Sometimes as leaders, you can get locked into what you see right in front of your eyes. Get to the other side so that you can come to the table and say "here's what I've considered, I think this one might be the right path."
One of the leadership core philosophies that Dawn developed which enabled her to be successful as she continued to rise up to the VP level was about being visible as a leader.
Another one that she tried to live by was something she learned from her previous VP which was about being brave to hire people that are better and smarter than you.
Don't be afraid of their capabilities because you feel like it's identifying your own weaknesses. That's exactly what you need to do as a leader. You need to identify where the gaps are on the team including your own skill set. They're the ones that can help you fulfill whatever objectives and goals you have.
There are always going to be bigger and more valuable problems to solve that you might be able to solve and if someone better than you can take over your job, that's a great outcome.
Another area she developed was managing people. Your people have personal and professional problems and there's a lot going on in their lives. As a leader, you want to take into consideration their whole world, not just their work world, so that you can really help them be the best version of themselves at work.
When you see potential in somebody but they're not operating at that level, you have to help them and make sure that they're in the right role for them. That's a huge win for them. It's a huge win for you. It's a huge win for the organization.

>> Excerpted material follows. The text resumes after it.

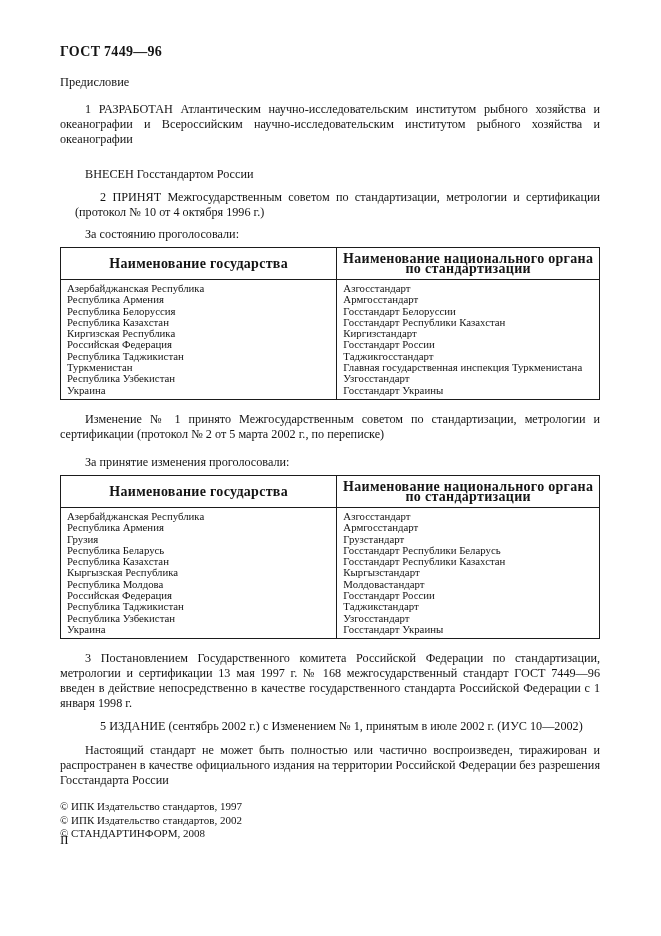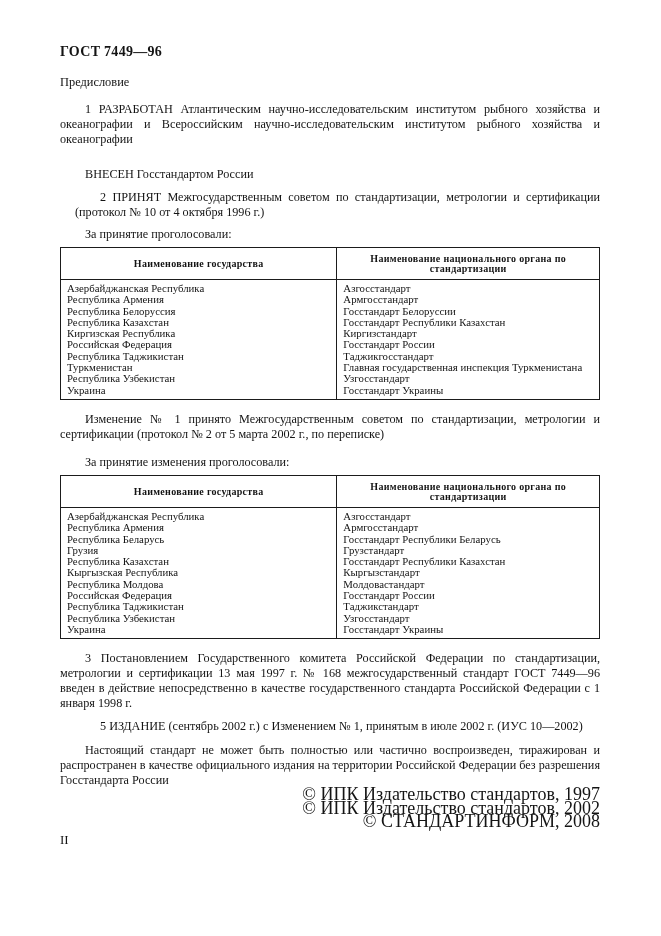"За принятие проголосовали:" p.doc-par { text: принятие -> состоянию }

If you're at an organization that is supporting growth, not just for the people that you're hiring, but also for yourself, take advantage of the people on your team that can do those things better so that it opens up the opportunity for you to focus on other things that maybe you haven't been able to.

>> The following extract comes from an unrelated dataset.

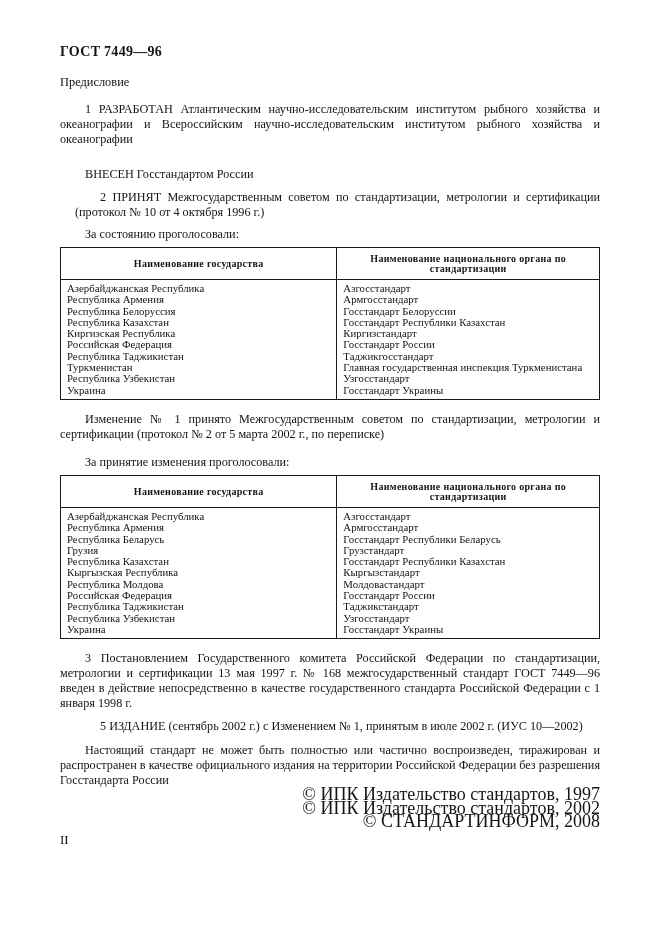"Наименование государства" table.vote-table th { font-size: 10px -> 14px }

How does Dawn foster her team culture within her organization?
In terms of the growth aspect, it's understanding what her team members are trying to accomplish. She sees where they fit within the organization but it doesn't always align. Some people want to move into a certain position which is not needed at the moment.
This is what Simpplr is trying to have people do by building their leadership skills. They're trying to foster an environment where people feel that it's comfortable and okay to take certain risks.
Having an open-door policy where all the leaders on the team are open to hearing different ideas and give those individuals that aren't formally in a manager position an opportunity to still work cross-functionally.
As a leader, understanding where somebody is in that phase of life is important, because they still have a lot of potentials, and you want to be there to support them. It's recognizing where they are so that you can maximize their experience and their productivity knowing that it might come back to where it was.
Leaders have the ability to impact someone else's life. Whether you do that in a positive way or a negative way is up to you.
If Dawn could talk to her younger self with everything she knows now, she would tell herself to work on her delegation skills.
To identify and prepare what you're trying to accomplish so that you can involve other people. And that takes planning and preparation. You need to get them involved early to give them the time to finish the tasks.
Planning and preparation is key. It's within your control. It may not seem like it, but it is. It starts with that decision.
One of the things you need to do if you want to develop your leadership skills is to identify why you want to become a leader.
If you want to get some "people management experience", you can mentor a new person so that you can develop your skill of interacting with people and helping them accomplish their goals.
People management is a key piece to helping build that skill and making sure that you're able to illustrate that you have that skill.
If you really want to be on the leadership path then start asking yourself what are the skills that you're lacking right now that you need to get in order to feel more confident on this path.